But while Safari climbed -- something it's done 17 straight months -- Microsoft's Internet Explorer (IE) dropped by nine-tenths of a percentage point, its biggest decline since January 2011, and ended July at 52.8 percent, a new low for the browser.
If IE's decline continues at the pace of the last three months, it would fall under the important psychological line of 50 percent in November.
Google's Chrome was the only browser other than Safari to improve share in July, growing by three-tenths of a percentage point to finish the month at 13.5 percent. That keeps it on track to break the 15 percent bar by October.
Both Mozilla's Firefox and Opera Software's Opera lost ground, slipping two-tenths and one-tenth of a point, respectively, adding to those browsers' long-standing problems.
Firefox, which kicked off a rapid-release schedule in late June that will result in a new version every six weeks, now accounts for 21.5 percent of all browsers, more than three points down from its peak in November 2009.
With just 1.7 percent, Opera is in share territory it last saw in December 2007.
Net Applications attributed IE's continued tumble to desertions by users running Windows XP. But it's a different story on Windows 7, said Aliso Viejo, Calif.-based Net Applications, noting that when all versions of IE are combined, Microsoft's total share of the Windows 7 market actually increased by two-tenths of a point to 54.8 percent.
"There are indications that [Microsoft's] strategy is working," said Net Applications early Monday, referring to the Redmond, Wash. developer's decision to not support IE9 on XP, and instead focus on Windows 7.
Lately, Microsoft has not been shy about disparaging Windows XP, most recently telling customers, "It's time to move on" and leave the decade-old operating system behind.
IE9 last month passed IE7 and is closing on IE6, but Safari's browser usage share still is larger than IE9's. (Data: Net Applications.)
That's not going to be easy -- Net Applications measured Windows XP usage share at 49.8 percent last month -- but it seems users have gotten the message. In the last two months, XP has dropped 3.3 percentage points; the aged OS has lost 12 points in the last year.

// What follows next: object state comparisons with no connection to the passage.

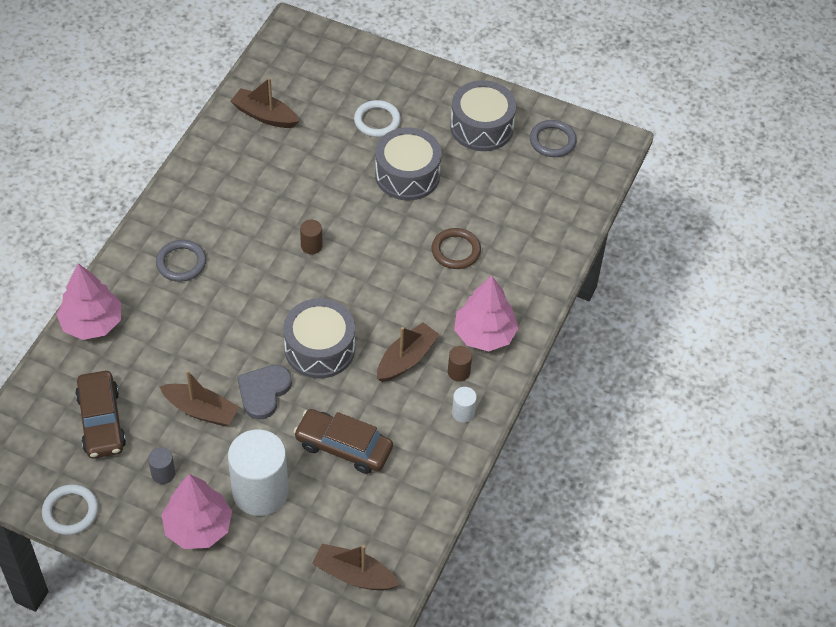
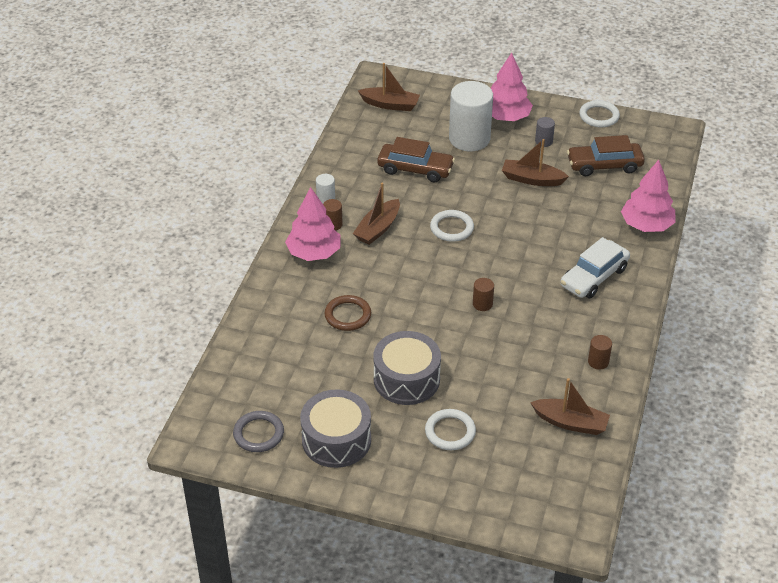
camera: 175 degrees right, 10 degrees down
(101, 421) = (604, 165): brown car -> brown car turned 75 degrees counterclockwise
(181, 263) = (594, 277): grey ring -> white car
(216, 169) = (598, 362): none -> brown cylinder
(263, 392) = (488, 195): grey heart -> none
(319, 348) = (451, 228): grey drum -> white ring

IE9, which Microsoft released last March, now accounts for 6.8 percent of all browsers, a 1.1-point gain during July. For the first time, IE9 global share was larger than IE7's.
July's increase was smaller than the previous two months, when IE9 added a combined 3.2 points. The fall-off may be due to Microsoft wrapping up the automatic download and installation of IE 9 on consumers' Windows 7 and Vista PCs at the end of June.
When only Windows 7 users are counted, IE9 had an 18.5 percent global share, a jump of nearly three percentage points since June.